Lebanese Justice Minister Charles Rizk says three years after the assassination of former Prime Minister Rafiq Hariri, his country is divided. Speaking in Washington Thursday at the Woodrow Wilson Center, Rizk said he believes the special tribunal formed by the United Nations to try the assassins will help to unify the country in the long term. VOA Correspondent Cindy Saine reports from Washington.

Lebanese Justice Minister Rizk had a frank assessment of the way things stand in his country.

"When you look at the situation as it is, you feel there are two Lebanons and not only one," said Charles Rizk.

Lebanon has been without a president for three months, with the anti-Syrian majority bloc in parliament and the Hezbollah-led opposition locked in a stalemate over how to share seats in a new cabinet. The governing coalition is backed by the United States and a number of other Western countries, and several Arab allies, including Saudi Arabia and Egypt. The opposition is supported by Syria and Iran.

The political crisis has led to the worst street violence since Lebanon's civil war, from 1975 until 1990. Another source of tension between the two factions is the special tribunal investigating the assassination of Mister Hariri and other killings.

Rizk said he believes there must be justice for the perpetrators of the killings before Lebanon can have a new beginning.

"Far from being an element of division, the tribunal more and more should be considered as a factor of unity, of reconciliation," he said. "To free ourselves from and to really wash our consciences and our country from this horrendous crime which has been committed three years and two weeks ago."

Rizk said the tribunal is a mixture of Lebanese and international judges and will be based at the Hague in the Netherlands. He said its financing is secure and its judges have been nominated.

Former U.S. Ambassador to Lebanon Jeffrey Feltman agreed that the current political stalemate in Lebanon is frustrating, but he said there has also been tremendous progress since the assassination three years ago.

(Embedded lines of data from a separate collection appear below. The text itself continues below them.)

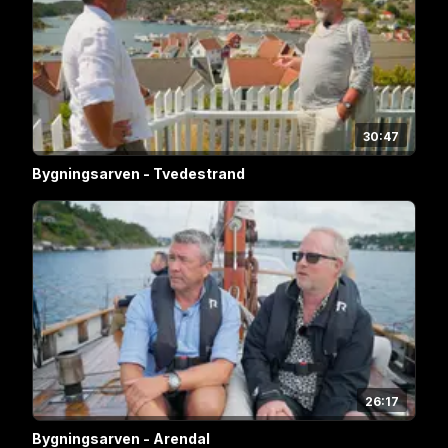
30:47
Bygningsarven - Tvedestrand
26:17
Bygningsarven - Arendal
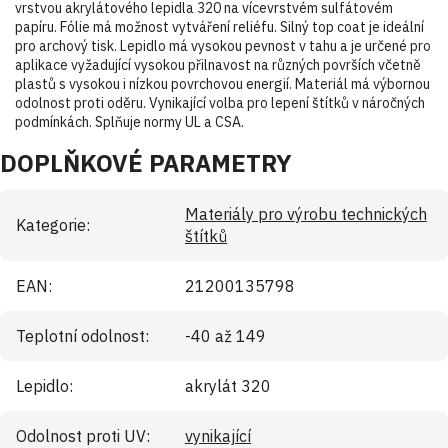
vrstvou akrylátového lepidla 320 na vícevrstvém sulfátovém
papíru. Fólie má možnost vytváření reliéfu. Silný top coat je ideální
pro archový tisk. Lepidlo má vysokou pevnost v tahu a je určené pro
aplikace vyžadující vysokou přilnavost na různých površích včetně
plastů s vysokou i nízkou povrchovou energií. Materiál má výbornou
odolnost proti oděru. Vynikající volba pro lepení štítků v náročných
podmínkách. Splňuje normy UL a CSA.
DOPLŇKOVÉ PARAMETRY
Materiály pro výrobu technických
Kategorie
:
štítků
EAN
:
21200135798
Teplotní odolnost
:
-40 až 149
Lepidlo
:
akrylát 320
Odolnost proti UV
:
vynikající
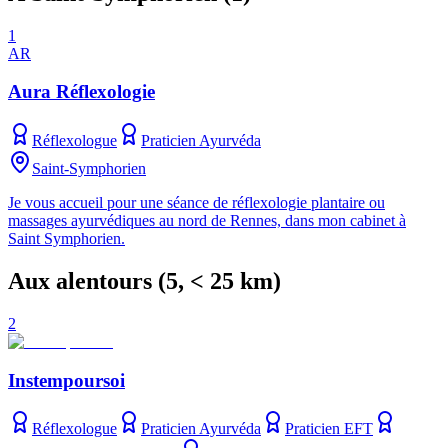
1
AR
Aura Réflexologie
Réflexologue
Praticien Ayurvéda
Saint-Symphorien
Je vous accueil pour une séance de réflexologie plantaire ou
massages ayurvédiques au nord de Rennes, dans mon cabinet à
Saint Symphorien.
Aux alentours
(
5
, < 25 km)
2
Instempoursoi
Réflexologue
Praticien Ayurvéda
Praticien EFT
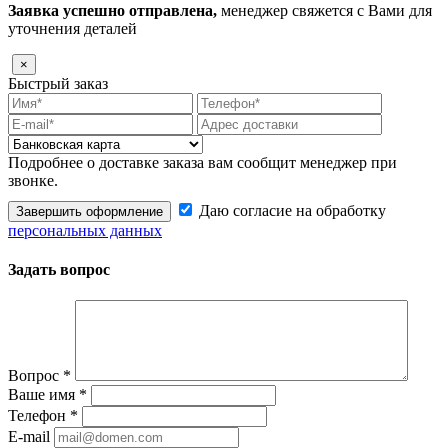
Заявка успешно отправлена,
менеджер свяжется с Вами для
уточнения деталей
×
Быстрый заказ
Подробнее о доставке заказа вам сообщит менеджер при
звонке.
Даю согласие на обработку
Завершить оформление
персональных данных
Задать вопрос
Вопрос
*
Ваше имя
*
Телефон
*
E-mail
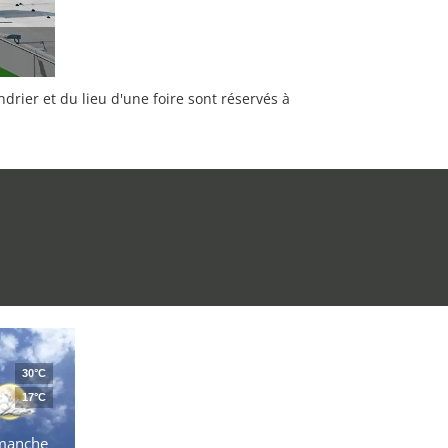
rier et du lieu d'une foire sont réservés à
30°C
17°C
manche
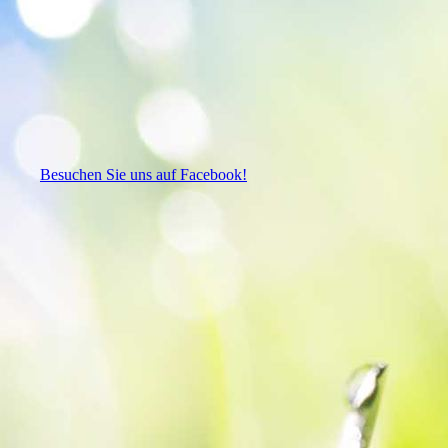
Besuchen Sie uns auf Facebook!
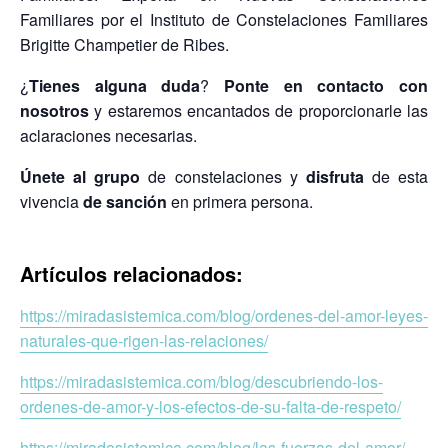
Familiares por el Instituto de Constelaciones Familiares
Brigitte Champetier de Ribes.
¿
Tienes alguna duda
?
Ponte en contacto con
nosotros
y estaremos encantados de proporcionarle las
aclaraciones necesarias.
Únete al grupo
de constelaciones y
disfruta
de esta
vivencia
de sanción
en primera persona.
Artículos relacionados:
https://miradasistemica.com/blog/ordenes-del-amor-leyes-
naturales-que-rigen-las-relaciones/
https://miradasistemica.com/blog/descubriendo-los-
ordenes-de-amor-y-los-efectos-de-su-falta-de-respeto/
https://miradasistemica.com/blog/las-fuerzas-del-amor/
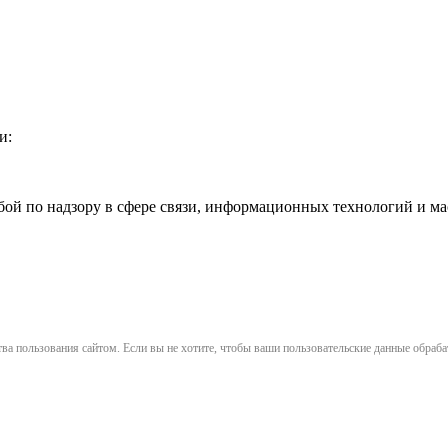
и:
жбой по надзору в сфере связи, информационных технологий и 
ва пользования сайтом. Если вы не хотите, чтобы ваши пользовательские данные обрабат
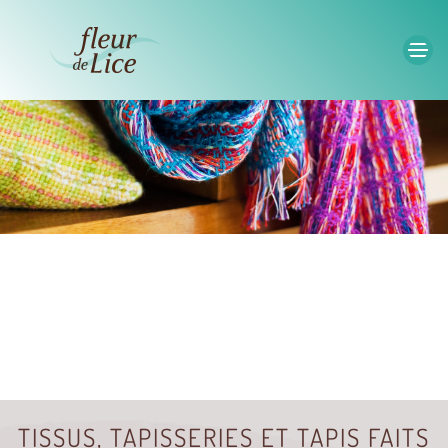
Accéder au contenu principal
TISSUS, TAPISSERIES ET TAPIS FAITS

"Let's also think about the accomplishments," said Jeffrey Feltman. "They are truly remarkable. Syria has withdrawn its troops. Syria has closed its overt intelligence offices. Lebanon held parliamentary elections in 2005 that resulted in the first "made-in-Lebanon" cabinet as opposed to the "made in Syria" cabinet in decades."

Lebanon's parliament has set March 11 as the new date for lawmakers to try to choose the nation's new president, after parliament on Tuesday delayed the vote for the 15th time.